I cried about this all night, but I'm through crying about it because I don't care anymore.

4 comments:

  1. I don't normally go on the internet on Sundays but I felt prompted to read your blog today. It isn't as bad as you think. Talk to your parents. They probably don't hate you. Their just angry but I don't think they hate you. Raising children is difficult and we all lose our patience.

    ReplyDelete
  2. This comment has been removed by the author.

    ReplyDelete
  3. Alexis, I am going to say something now that might case some adults to have an apoplectic fit. Parents do NOT know everything. ;o))

    I have seen parents doing things to their kids and I say to myself: "If only you knew the harm you are causing to the relationship with your children, you really, really wouldn't do that."

    And later they might say: "I really don't know why my son/daughter HATES me so much! What have *I* ever done to deserve that?"

    I once witnessed such an event when someone actually told such a parent what they had done. Yow. Sparks did fly!

    I know someone close to me who had a bad childhood, by-and-large. Their mother acted as if she hated her.

    It transpired, years later, that her mother could not cope with her because she was a genius, and so clever that her mother was frightened of her. She still hates her mother. And not without good cause, it has to be said.

    Alexis, we learn from our parents. We learn by watching what they say but, more importantly, by what they do. Sometimes we learn from their mistakes.

    Personally, I think your father has over reacted big time. I mean, you are a young woman of 17 and you might have used the F-Word.

    And... so what? I mean, really? What is the deal?
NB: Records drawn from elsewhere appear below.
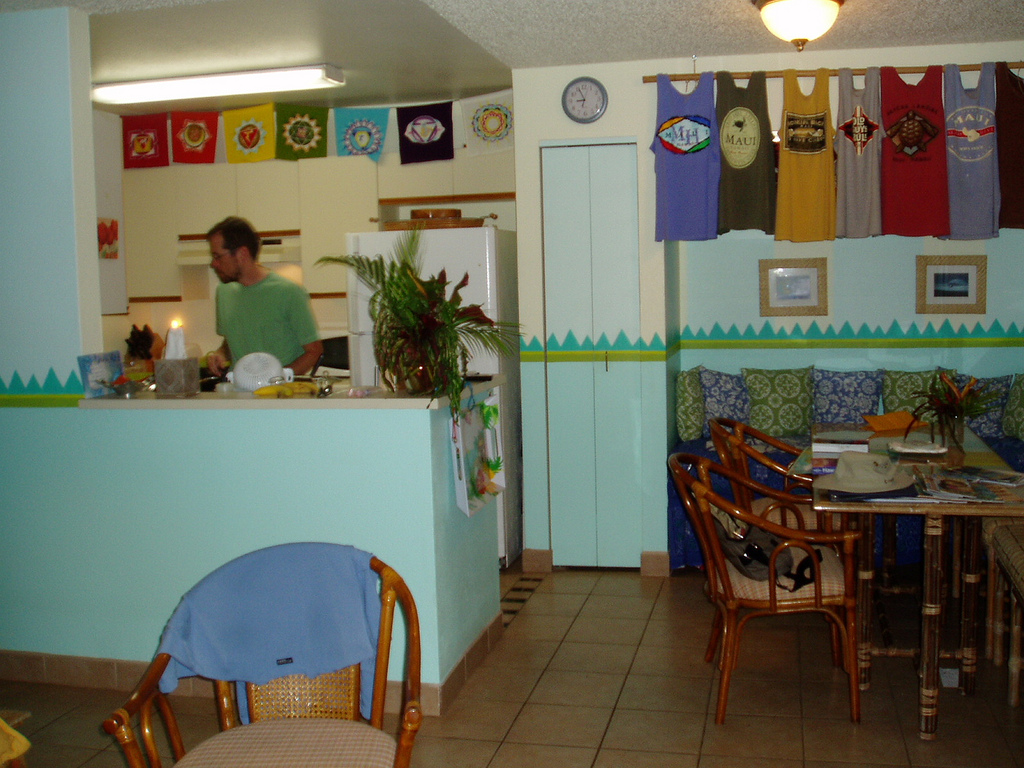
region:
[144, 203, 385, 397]
Man wearing green shirt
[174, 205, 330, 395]
Man wearing glasses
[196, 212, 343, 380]
Man standing in kitchen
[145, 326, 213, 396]
Box of tissues on counter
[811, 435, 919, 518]
Hat on table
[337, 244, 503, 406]
Potted plant on the counter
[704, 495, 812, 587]
Backpack on the chair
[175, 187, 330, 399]
this is a man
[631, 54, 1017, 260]
a row of shirts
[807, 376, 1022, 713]
a brown dining table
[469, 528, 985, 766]
tile on the floor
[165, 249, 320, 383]
man wearing a green shirt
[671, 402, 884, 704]
a set of chairs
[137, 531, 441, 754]
cloth on the chair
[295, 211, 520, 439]
plant on the counter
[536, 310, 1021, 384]
trim on the wall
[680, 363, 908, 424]
blue and green pillows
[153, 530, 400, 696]
blue shirt draped over the chair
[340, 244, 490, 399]
fern plant on the counter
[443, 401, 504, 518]
picture on the side of the counter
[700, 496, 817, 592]
pocketbook in the chair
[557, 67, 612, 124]
clock on the wall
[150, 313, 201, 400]
box of tissues on the counter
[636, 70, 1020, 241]
shirts hanging on a bar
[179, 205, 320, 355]
man behind the counter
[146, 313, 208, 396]
box with tissues on the counter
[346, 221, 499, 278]
fridge next to the wall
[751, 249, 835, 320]
picture on the wall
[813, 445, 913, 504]
hat on the table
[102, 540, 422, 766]
the blue fabric on the chair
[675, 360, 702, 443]
the pillow is green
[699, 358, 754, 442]
the pillow is blue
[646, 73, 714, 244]
the shirt is purple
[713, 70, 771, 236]
the shirt say's MAUI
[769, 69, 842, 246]
the shirt is yellow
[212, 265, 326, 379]
the shirt is green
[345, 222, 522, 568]
the refrigerator is white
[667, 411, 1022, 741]
the chairs around the table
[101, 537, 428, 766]
a blue shirt hanging over the back of a chair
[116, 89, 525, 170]
collection of colorful flags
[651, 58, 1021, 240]
collection of colorful tee shirts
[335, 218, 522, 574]
white refrigerator in kitchen area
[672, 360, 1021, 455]
row of colorful decorative pillows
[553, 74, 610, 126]
round clock affixed to wall above door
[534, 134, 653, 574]
door to utility closet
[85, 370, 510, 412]
bar top to counter separating kitchen from living area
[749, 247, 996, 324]
two framed items affixed to wall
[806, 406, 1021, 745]
booth-style dining table near wall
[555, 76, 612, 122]
a small blue and white clock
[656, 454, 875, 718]
a brown dining chair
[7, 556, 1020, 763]
a tiled floor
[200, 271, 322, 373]
a man's short sleeve green shirt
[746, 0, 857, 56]
a small ceiling light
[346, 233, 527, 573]
a white refrigerator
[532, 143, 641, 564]
a small door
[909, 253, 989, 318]
a small picture frame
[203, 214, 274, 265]
a man's short cut hair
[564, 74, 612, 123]
clock hanging on the wall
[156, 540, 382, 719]
blue shirt drapped over the chair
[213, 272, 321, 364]
green tee shirt man is wearing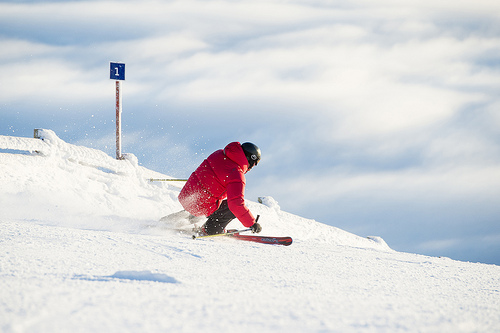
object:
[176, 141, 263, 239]
man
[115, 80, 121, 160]
post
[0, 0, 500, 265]
sky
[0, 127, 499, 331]
mountain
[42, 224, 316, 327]
snow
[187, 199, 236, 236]
pants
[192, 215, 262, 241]
pole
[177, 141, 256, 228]
coat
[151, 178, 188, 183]
poles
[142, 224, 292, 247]
ski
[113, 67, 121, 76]
1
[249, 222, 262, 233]
hand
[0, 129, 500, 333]
ground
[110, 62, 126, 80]
square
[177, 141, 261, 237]
person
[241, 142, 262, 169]
helmet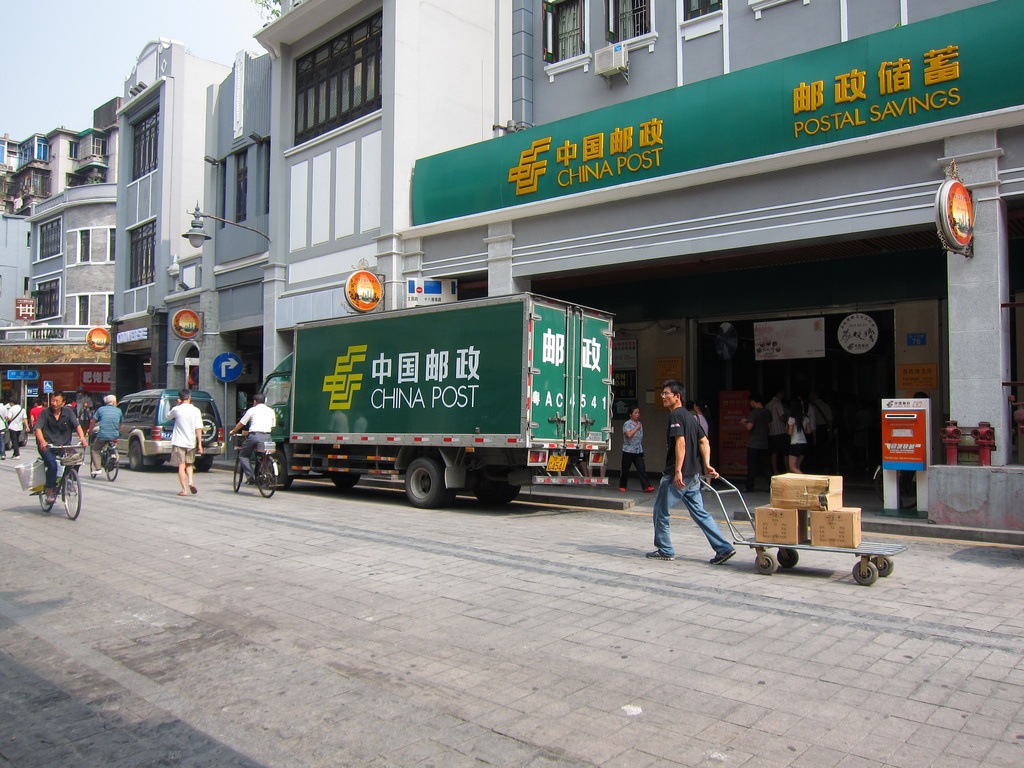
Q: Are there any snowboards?
A: No, there are no snowboards.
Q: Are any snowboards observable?
A: No, there are no snowboards.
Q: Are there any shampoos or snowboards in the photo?
A: No, there are no snowboards or shampoos.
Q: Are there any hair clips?
A: No, there are no hair clips.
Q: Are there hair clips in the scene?
A: No, there are no hair clips.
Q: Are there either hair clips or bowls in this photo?
A: No, there are no hair clips or bowls.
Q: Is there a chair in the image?
A: No, there are no chairs.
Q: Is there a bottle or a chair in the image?
A: No, there are no chairs or bottles.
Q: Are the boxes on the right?
A: Yes, the boxes are on the right of the image.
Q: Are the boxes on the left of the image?
A: No, the boxes are on the right of the image.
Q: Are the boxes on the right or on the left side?
A: The boxes are on the right of the image.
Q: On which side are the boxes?
A: The boxes are on the right of the image.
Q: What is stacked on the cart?
A: The boxes are stacked on the cart.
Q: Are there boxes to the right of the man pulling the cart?
A: Yes, there are boxes to the right of the man.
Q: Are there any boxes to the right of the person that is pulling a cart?
A: Yes, there are boxes to the right of the man.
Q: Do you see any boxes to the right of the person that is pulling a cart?
A: Yes, there are boxes to the right of the man.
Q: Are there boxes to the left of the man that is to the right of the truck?
A: No, the boxes are to the right of the man.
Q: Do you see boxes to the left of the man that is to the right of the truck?
A: No, the boxes are to the right of the man.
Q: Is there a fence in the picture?
A: No, there are no fences.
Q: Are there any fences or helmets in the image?
A: No, there are no fences or helmets.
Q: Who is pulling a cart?
A: The man is pulling a cart.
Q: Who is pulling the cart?
A: The man is pulling a cart.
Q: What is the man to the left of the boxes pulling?
A: The man is pulling a cart.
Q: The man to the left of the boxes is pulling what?
A: The man is pulling a cart.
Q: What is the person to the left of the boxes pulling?
A: The man is pulling a cart.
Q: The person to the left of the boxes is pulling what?
A: The man is pulling a cart.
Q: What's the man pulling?
A: The man is pulling a cart.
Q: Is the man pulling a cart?
A: Yes, the man is pulling a cart.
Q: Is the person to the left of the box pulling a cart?
A: Yes, the man is pulling a cart.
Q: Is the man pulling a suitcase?
A: No, the man is pulling a cart.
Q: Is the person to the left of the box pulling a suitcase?
A: No, the man is pulling a cart.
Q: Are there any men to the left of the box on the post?
A: Yes, there is a man to the left of the box.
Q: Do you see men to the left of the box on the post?
A: Yes, there is a man to the left of the box.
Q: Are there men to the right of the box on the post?
A: No, the man is to the left of the box.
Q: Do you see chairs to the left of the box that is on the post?
A: No, there is a man to the left of the box.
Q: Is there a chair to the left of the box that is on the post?
A: No, there is a man to the left of the box.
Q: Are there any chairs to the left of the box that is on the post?
A: No, there is a man to the left of the box.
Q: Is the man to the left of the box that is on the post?
A: Yes, the man is to the left of the box.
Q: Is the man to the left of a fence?
A: No, the man is to the left of the box.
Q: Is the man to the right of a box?
A: No, the man is to the left of a box.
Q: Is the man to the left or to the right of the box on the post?
A: The man is to the left of the box.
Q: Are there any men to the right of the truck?
A: Yes, there is a man to the right of the truck.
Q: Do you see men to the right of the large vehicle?
A: Yes, there is a man to the right of the truck.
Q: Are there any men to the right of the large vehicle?
A: Yes, there is a man to the right of the truck.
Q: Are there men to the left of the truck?
A: No, the man is to the right of the truck.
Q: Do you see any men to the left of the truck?
A: No, the man is to the right of the truck.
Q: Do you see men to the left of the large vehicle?
A: No, the man is to the right of the truck.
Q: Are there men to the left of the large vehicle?
A: No, the man is to the right of the truck.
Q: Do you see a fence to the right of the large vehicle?
A: No, there is a man to the right of the truck.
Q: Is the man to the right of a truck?
A: Yes, the man is to the right of a truck.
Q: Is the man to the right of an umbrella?
A: No, the man is to the right of a truck.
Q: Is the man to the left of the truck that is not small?
A: No, the man is to the right of the truck.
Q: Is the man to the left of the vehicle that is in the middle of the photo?
A: No, the man is to the right of the truck.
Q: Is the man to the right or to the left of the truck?
A: The man is to the right of the truck.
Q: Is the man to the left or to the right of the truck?
A: The man is to the right of the truck.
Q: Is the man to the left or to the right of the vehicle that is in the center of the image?
A: The man is to the right of the truck.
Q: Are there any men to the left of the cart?
A: Yes, there is a man to the left of the cart.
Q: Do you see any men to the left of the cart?
A: Yes, there is a man to the left of the cart.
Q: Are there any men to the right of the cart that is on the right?
A: No, the man is to the left of the cart.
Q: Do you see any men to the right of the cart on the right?
A: No, the man is to the left of the cart.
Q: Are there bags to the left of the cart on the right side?
A: No, there is a man to the left of the cart.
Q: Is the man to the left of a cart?
A: Yes, the man is to the left of a cart.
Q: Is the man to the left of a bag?
A: No, the man is to the left of a cart.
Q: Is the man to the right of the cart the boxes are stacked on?
A: No, the man is to the left of the cart.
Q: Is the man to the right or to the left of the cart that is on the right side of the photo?
A: The man is to the left of the cart.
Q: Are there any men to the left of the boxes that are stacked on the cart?
A: Yes, there is a man to the left of the boxes.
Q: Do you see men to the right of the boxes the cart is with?
A: No, the man is to the left of the boxes.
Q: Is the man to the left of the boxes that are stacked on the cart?
A: Yes, the man is to the left of the boxes.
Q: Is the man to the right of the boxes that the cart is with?
A: No, the man is to the left of the boxes.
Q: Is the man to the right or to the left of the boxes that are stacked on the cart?
A: The man is to the left of the boxes.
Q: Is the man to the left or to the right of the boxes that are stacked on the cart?
A: The man is to the left of the boxes.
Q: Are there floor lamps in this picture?
A: No, there are no floor lamps.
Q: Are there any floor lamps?
A: No, there are no floor lamps.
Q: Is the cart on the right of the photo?
A: Yes, the cart is on the right of the image.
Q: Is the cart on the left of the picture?
A: No, the cart is on the right of the image.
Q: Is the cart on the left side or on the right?
A: The cart is on the right of the image.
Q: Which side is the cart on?
A: The cart is on the right of the image.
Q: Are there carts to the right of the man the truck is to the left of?
A: Yes, there is a cart to the right of the man.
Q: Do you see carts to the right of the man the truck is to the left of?
A: Yes, there is a cart to the right of the man.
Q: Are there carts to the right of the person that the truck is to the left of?
A: Yes, there is a cart to the right of the man.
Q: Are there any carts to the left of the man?
A: No, the cart is to the right of the man.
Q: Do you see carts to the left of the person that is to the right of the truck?
A: No, the cart is to the right of the man.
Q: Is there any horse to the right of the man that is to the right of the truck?
A: No, there is a cart to the right of the man.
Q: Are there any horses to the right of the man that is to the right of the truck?
A: No, there is a cart to the right of the man.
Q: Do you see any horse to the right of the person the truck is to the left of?
A: No, there is a cart to the right of the man.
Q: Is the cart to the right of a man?
A: Yes, the cart is to the right of a man.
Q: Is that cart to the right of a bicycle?
A: No, the cart is to the right of a man.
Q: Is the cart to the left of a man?
A: No, the cart is to the right of a man.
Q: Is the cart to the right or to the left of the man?
A: The cart is to the right of the man.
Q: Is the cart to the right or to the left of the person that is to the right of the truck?
A: The cart is to the right of the man.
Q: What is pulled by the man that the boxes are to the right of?
A: The cart is pulled by the man.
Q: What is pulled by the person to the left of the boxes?
A: The cart is pulled by the man.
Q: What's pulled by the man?
A: The cart is pulled by the man.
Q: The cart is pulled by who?
A: The cart is pulled by the man.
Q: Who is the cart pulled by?
A: The cart is pulled by the man.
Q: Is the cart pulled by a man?
A: Yes, the cart is pulled by a man.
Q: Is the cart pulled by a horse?
A: No, the cart is pulled by a man.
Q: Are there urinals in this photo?
A: No, there are no urinals.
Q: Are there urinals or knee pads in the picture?
A: No, there are no urinals or knee pads.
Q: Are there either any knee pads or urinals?
A: No, there are no urinals or knee pads.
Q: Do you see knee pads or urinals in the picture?
A: No, there are no urinals or knee pads.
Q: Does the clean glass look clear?
A: Yes, the glass is clear.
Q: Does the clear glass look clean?
A: Yes, the glass is clean.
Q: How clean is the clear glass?
A: The glass is clean.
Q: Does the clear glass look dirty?
A: No, the glass is clean.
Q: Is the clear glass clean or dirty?
A: The glass is clean.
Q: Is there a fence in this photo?
A: No, there are no fences.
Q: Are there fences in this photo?
A: No, there are no fences.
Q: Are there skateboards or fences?
A: No, there are no fences or skateboards.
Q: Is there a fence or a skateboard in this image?
A: No, there are no fences or skateboards.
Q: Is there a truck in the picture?
A: Yes, there is a truck.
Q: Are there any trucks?
A: Yes, there is a truck.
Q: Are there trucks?
A: Yes, there is a truck.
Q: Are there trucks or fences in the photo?
A: Yes, there is a truck.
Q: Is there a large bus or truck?
A: Yes, there is a large truck.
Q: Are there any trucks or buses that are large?
A: Yes, the truck is large.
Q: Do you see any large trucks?
A: Yes, there is a large truck.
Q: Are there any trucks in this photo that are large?
A: Yes, there is a truck that is large.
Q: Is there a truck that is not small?
A: Yes, there is a large truck.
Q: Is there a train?
A: No, there are no trains.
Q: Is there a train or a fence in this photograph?
A: No, there are no trains or fences.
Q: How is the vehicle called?
A: The vehicle is a truck.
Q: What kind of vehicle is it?
A: The vehicle is a truck.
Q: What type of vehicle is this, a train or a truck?
A: This is a truck.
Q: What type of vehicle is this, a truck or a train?
A: This is a truck.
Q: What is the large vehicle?
A: The vehicle is a truck.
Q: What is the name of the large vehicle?
A: The vehicle is a truck.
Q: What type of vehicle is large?
A: The vehicle is a truck.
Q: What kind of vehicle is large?
A: The vehicle is a truck.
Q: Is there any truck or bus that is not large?
A: No, there is a truck but it is large.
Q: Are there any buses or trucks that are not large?
A: No, there is a truck but it is large.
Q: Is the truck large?
A: Yes, the truck is large.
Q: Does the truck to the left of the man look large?
A: Yes, the truck is large.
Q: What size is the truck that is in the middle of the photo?
A: The truck is large.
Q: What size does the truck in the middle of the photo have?
A: The truck has large size.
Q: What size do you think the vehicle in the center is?
A: The truck is large.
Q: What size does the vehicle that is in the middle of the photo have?
A: The truck has large size.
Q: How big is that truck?
A: The truck is large.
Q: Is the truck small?
A: No, the truck is large.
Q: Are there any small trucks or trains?
A: No, there is a truck but it is large.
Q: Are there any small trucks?
A: No, there is a truck but it is large.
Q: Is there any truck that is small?
A: No, there is a truck but it is large.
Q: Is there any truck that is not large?
A: No, there is a truck but it is large.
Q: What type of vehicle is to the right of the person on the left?
A: The vehicle is a truck.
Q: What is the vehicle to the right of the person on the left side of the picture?
A: The vehicle is a truck.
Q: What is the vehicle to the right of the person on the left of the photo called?
A: The vehicle is a truck.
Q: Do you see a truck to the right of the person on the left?
A: Yes, there is a truck to the right of the person.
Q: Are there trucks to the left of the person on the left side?
A: No, the truck is to the right of the person.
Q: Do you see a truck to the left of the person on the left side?
A: No, the truck is to the right of the person.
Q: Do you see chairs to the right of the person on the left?
A: No, there is a truck to the right of the person.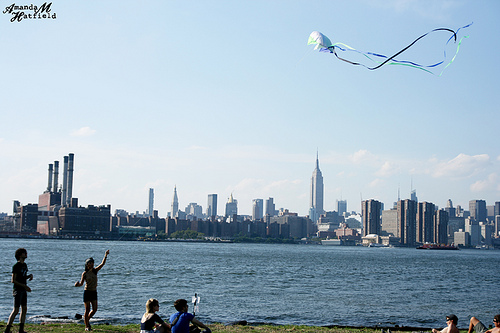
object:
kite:
[305, 23, 476, 76]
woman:
[75, 250, 111, 332]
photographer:
[0, 1, 62, 22]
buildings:
[396, 199, 418, 244]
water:
[0, 236, 500, 326]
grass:
[214, 317, 402, 333]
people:
[133, 300, 169, 332]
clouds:
[322, 126, 491, 198]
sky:
[6, 7, 488, 201]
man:
[166, 297, 216, 332]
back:
[169, 313, 188, 333]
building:
[306, 147, 327, 218]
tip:
[314, 145, 321, 162]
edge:
[320, 176, 326, 201]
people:
[3, 245, 35, 329]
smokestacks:
[46, 162, 53, 192]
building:
[35, 153, 109, 235]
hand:
[105, 250, 110, 255]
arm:
[94, 253, 109, 272]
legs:
[83, 299, 90, 327]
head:
[173, 299, 190, 314]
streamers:
[326, 22, 473, 78]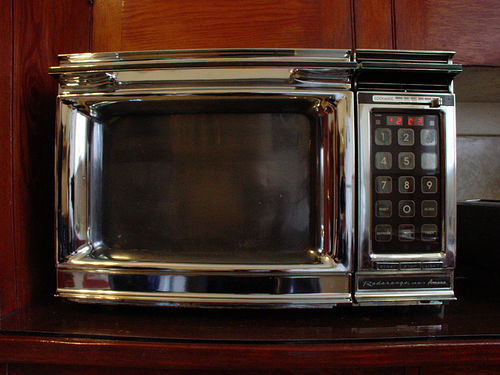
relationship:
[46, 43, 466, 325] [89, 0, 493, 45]
microwave below cabinets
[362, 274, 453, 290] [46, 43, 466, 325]
words on front of microwave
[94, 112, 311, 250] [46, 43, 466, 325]
window on front of microwave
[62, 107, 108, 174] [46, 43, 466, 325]
reflection on microwave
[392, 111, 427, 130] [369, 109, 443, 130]
numbers on display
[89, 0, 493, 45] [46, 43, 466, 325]
cabinets above microwave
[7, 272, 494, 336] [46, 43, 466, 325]
glass under microwave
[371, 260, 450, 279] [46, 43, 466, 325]
buttons on microwave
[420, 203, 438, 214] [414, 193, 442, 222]
word on button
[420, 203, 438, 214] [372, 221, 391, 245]
word on button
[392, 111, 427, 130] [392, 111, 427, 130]
numbers with numbers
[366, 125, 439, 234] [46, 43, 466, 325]
key pad on microwave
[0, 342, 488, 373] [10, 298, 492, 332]
shelf topped with glass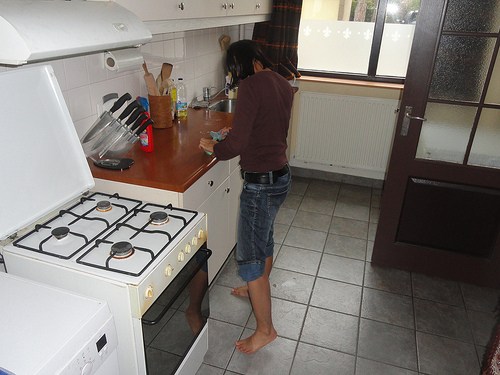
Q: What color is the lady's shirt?
A: Burgundy.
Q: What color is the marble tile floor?
A: Grey.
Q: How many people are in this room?
A: One.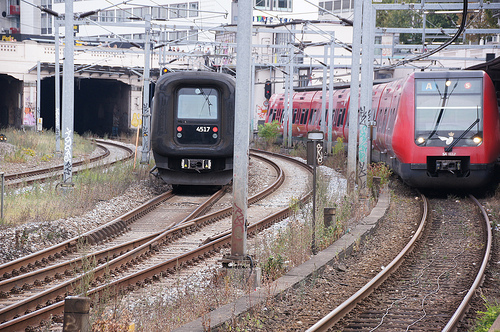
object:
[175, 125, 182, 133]
head lights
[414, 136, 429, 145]
head lights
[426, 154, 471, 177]
guard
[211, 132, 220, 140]
circles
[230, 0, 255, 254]
metal pole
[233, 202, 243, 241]
graffiti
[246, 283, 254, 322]
grass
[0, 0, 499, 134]
buildings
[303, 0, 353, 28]
cables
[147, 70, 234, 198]
train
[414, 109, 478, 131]
window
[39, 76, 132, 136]
train tunnel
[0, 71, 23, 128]
train tunnel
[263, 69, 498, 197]
train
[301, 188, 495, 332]
track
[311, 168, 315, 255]
pole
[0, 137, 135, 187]
tracks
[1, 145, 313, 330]
tracks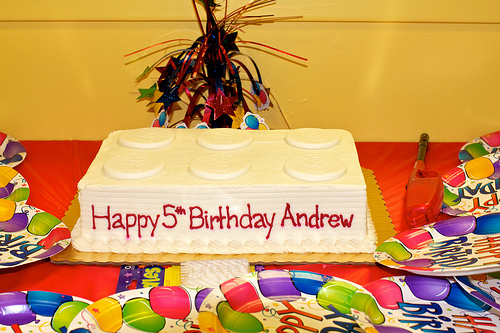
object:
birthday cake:
[69, 127, 378, 256]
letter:
[90, 203, 354, 240]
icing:
[78, 186, 366, 246]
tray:
[50, 168, 397, 266]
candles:
[116, 259, 252, 296]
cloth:
[0, 139, 465, 303]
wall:
[0, 0, 500, 142]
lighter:
[403, 133, 444, 228]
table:
[0, 137, 460, 329]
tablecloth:
[12, 140, 99, 214]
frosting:
[99, 147, 309, 185]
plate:
[0, 131, 499, 332]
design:
[68, 287, 200, 333]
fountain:
[121, 0, 309, 129]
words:
[423, 235, 479, 267]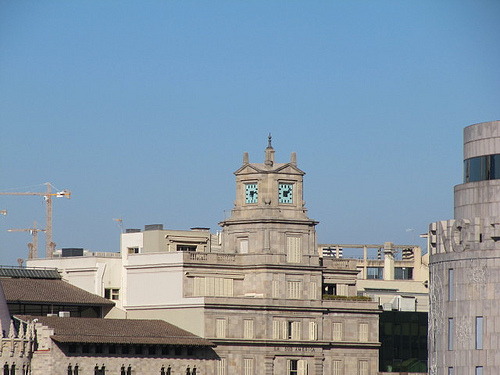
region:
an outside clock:
[147, 104, 416, 271]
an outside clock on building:
[176, 141, 336, 231]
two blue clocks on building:
[219, 139, 440, 288]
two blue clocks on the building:
[193, 112, 414, 292]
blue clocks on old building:
[189, 134, 383, 305]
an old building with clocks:
[151, 107, 436, 313]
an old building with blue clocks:
[179, 116, 368, 360]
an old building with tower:
[152, 91, 389, 361]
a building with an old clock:
[119, 100, 367, 349]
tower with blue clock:
[174, 132, 373, 368]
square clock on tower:
[275, 182, 296, 206]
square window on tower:
[284, 280, 306, 297]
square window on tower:
[278, 229, 303, 266]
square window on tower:
[331, 322, 345, 343]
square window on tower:
[353, 320, 371, 341]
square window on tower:
[238, 317, 258, 339]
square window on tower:
[239, 357, 255, 372]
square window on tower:
[330, 354, 347, 374]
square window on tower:
[357, 359, 370, 374]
    Your father's reactions have been childish in the extreme. I used this line to someone, once, several years ago. "Look, there's only room enough for one child in a parent-child relationship. If YOU act like a child, where is the room for your child to behave like a child?"

    This is how your father reacts when he thinks you might have sworn. If something major was to happen, what would he propose to do? Put you on bread and water. Use capital punishment?

    Alexis, try not to let this situation escalate. You have the moral high ground as you have done no wrong, but are being punished. Though how your father can extricate himself from this situation is debatable.

    Is there something else that is bothering him, something else that is making him act in a less-than-rational way, I wonder?

    ReplyDelete
  4. My dad has agreed that I couldn't have done it. It seems that the lines used were totally pervrse and far beyond just the F word to the extent that he's bothered that even my brother or cousins came up with it. Eventually he realized I didn't know enough to write that stuff. He says I can be as angry with him as I want but he'd appreciate it if I would go easy on my mom because she has major health problems no one has shared with me and she has work-related problems on top of that. He said that still didn't give her any right to go off on me the way they both did but he would be greatly indebted to me it if I could place the blame on him this time. He promised to take two days off work this week and take me anywhere in California that I want to go. I don't like the Sacramento area where we live anymore so that is nice.

    I still don't know exactly who did it, but at least i'm not getting the blame anymore.